If I may enter the thread.
I should declare that I'm not nor never have been involved with scuba tanks, Don't know the full history without spending time reading detailed papers (rather than forum posts) But am an ex materials scientist and Course Director of NDT inspections within aerospace, Nationally and Internationally.
@Wookie is correct
The Sustained load cracking is an intergranular defect generally accepted to be cause by high pressure on the material over prolonged periods. The presence of lead as well as bismouth at the grain boundaries can accelerate this.
6351 Alloy had the most defects, even with the lead content reduced. To be clear while most defect have been found in the neck, there have been many in the shoulder as well as others found in the main cylinder area.
The defect is slow growing with a period of 8 or more years before it becomes critical.
Eddy current testing has been put up there as a way of detecting the defect. Unfortunately the equipment used is the equivalent of a "My first Eddy current tester", and I'm assuming the operator training is limited to a day or 2 just on that technique and nothing else? (Stand to be corrected)
What makes the inspection worthless, is that is a defect is found, the area is cleaned and inspected again. if a defect continues to be located then you confirm by visual aids to prevent false positives. That's a quote (roughly) from the operator guide.

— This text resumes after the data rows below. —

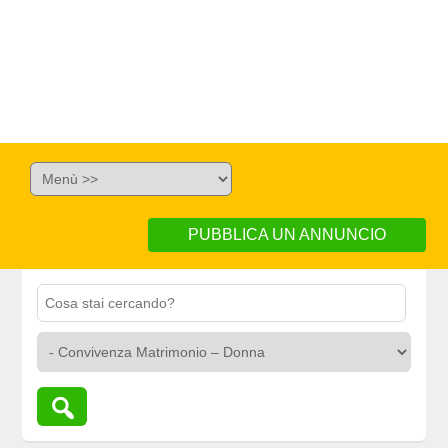
PUBBLICA UN ANNUNCIO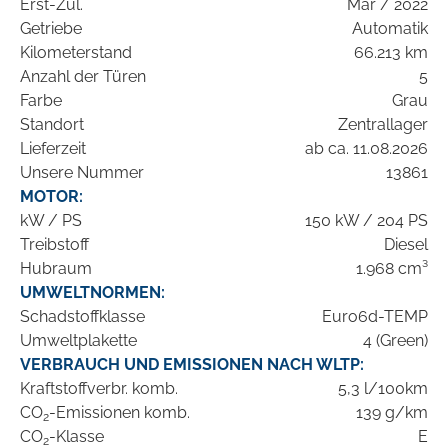
Erst-Zul.
Mär / 2022
Getriebe
Automatik
Kilometerstand
66.213 km
Anzahl der Türen
5
Farbe
Grau
Standort
Zentrallager
Lieferzeit
ab ca. 11.08.2026
Unsere Nummer
13861
MOTOR:
kW / PS
150 kW / 204 PS
Treibstoff
Diesel
Hubraum
1.968 cm³
UMWELTNORMEN:
Schadstoffklasse
Euro6d-TEMP
Umweltplakette
4 (Green)
VERBRAUCH UND EMISSIONEN NACH WLTP:
Kraftstoffverbr. komb.
5,3 l/100km
CO
-Emissionen komb.
139 g/km
2
CO
-Klasse
E
2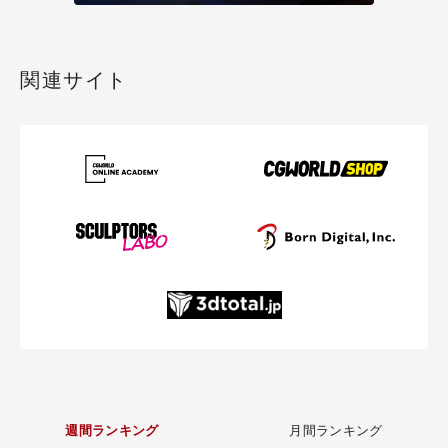
関連サイト
週間ランキング
月間ランキング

Eddy Current Flaw detection (EFD) is an order of magnitude more sensitive that visual, it need no visual conformation if a correct technique is applied with proper equipment and a fully trained operator. EFD is designed to detect surface and subsurface defects (Find me a sub surface defect with the naked eye)
The fact that The EFD process and (I Presume the visual) was for the neck only when it's obvious that a defect can propagate anywhere in the material just scares me (as a materials scientist)

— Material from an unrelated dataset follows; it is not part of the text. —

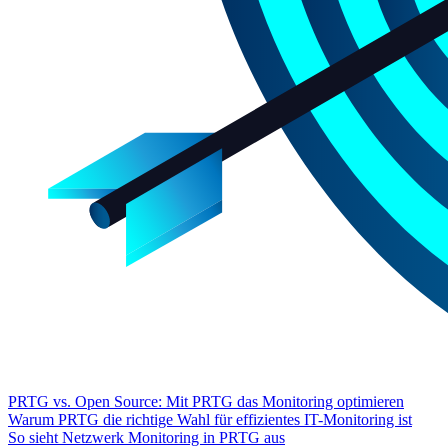
PRTG vs. Open Source: Mit PRTG das Monitoring optimieren
Warum PRTG die richtige Wahl für effizientes IT-Monitoring ist
So sieht Netzwerk Monitoring in PRTG aus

Given that a Ally tank is apporx 1/2 thick in the thinnest areas, I wouldn't' even used EDF - possibly Ultrasonic inspection (I've devised procedures to find minute defects in thick Ally components) but of course the investment in equipment and training doesn't make it worth it.
Visual inspection is open to interpretation as well as significantly under human influence (training, experience, the state of the person inspecting that day) Ideally in any inspection you should be able to miss a defect on 3 different inspection periods before it goes critical.

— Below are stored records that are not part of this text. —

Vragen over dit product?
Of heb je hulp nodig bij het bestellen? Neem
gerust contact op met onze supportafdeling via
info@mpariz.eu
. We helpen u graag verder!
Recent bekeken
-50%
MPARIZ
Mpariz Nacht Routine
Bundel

Stamping the cylinder (given the wall thickness) isn't going to have an effect unless you're king kong with a super size sledge hammer.
All that said, there is no proof that (yet) that's its a 6351 cylinder. Again as a professional I abhor the practice of "cave fills" and the like as you are eating in to the safety margin calculated for a new cylinder with zero defects. The safety margin has a tolerance to allow for material defects and the like. So if you continually stress a cylinder that was at the lower part of its tolerance bad things can happen.
I know people cite the number of fills vs the number of fails, but that citation doesn't help the person filling a tank when an accident happens by telling then it was a 1:1,000,000 incident.